You can then click onto the service, to view much more information:
The most useful aspect of this page is the Service Links section. You'll not that we have links off to the following:
- GoCD VSM: This is the specific pipeline that deployed this instance of the application to the cluster
- Git Source Code: This is the specific commit that has been deployed
- Jager/Logs/Metrics: Direct links to observability tooling for this release.
Other uses for the Metadata
Once the metadata is in place, you can start to enrich other business processes with it. For example; the application above (Skippr) acts as intermediary between Prometheus AlertManager, and Slack.
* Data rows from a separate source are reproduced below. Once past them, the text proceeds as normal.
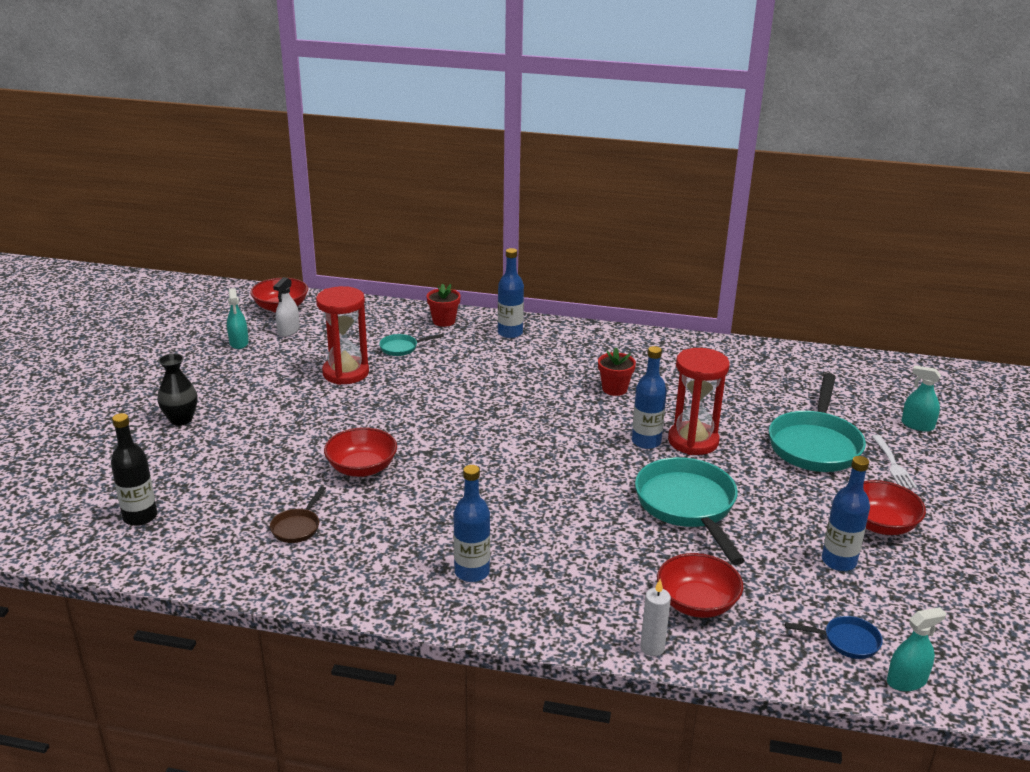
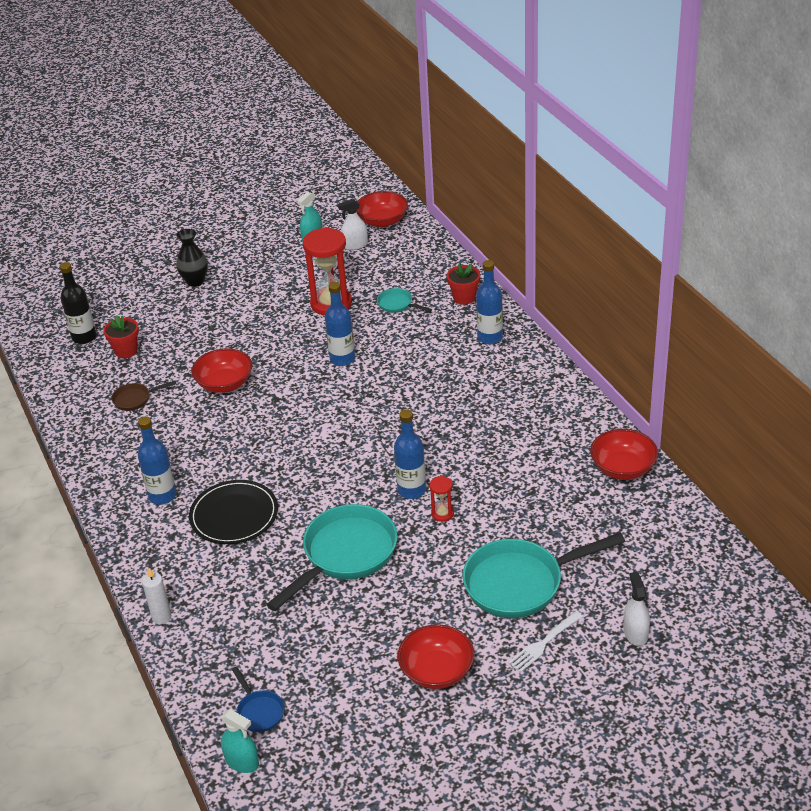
camera: 55 degrees right, 10 degrees up
(558, 542) = (234, 515): none -> black plate
(614, 389) = (471, 434): red flower pot -> red flower pot (126, 351)
(693, 441) = (442, 513): red hourglass -> red hourglass, size x0.45
(696, 603) = (230, 615): red bowl -> red bowl (623, 468)
(838, 561) = (357, 667): blue bottle -> blue bottle (342, 359)
(917, 425) = (635, 633): turquoise spray bottle -> white spray bottle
It receives incoming Prometheus alerts and "Enriches" the with various information, before forwarding onto Slack.
Immediately here you can see that because sauron-web-mobile has a service.atcloud.io object, we were able to enrich that alert with the service owner, and tag them to let them know there's an issue with the service that they own.
Here you can see the lastCommitter service information being used to tag the person who broke the build. You can see links directly to the GoCD VSM and the Git Commit both being pulled from the service.atcloud.io object.
Conclusion
Hopefully this shows you some of the rich user experiences you can build once you start capturing service metadata, with relatively little effort.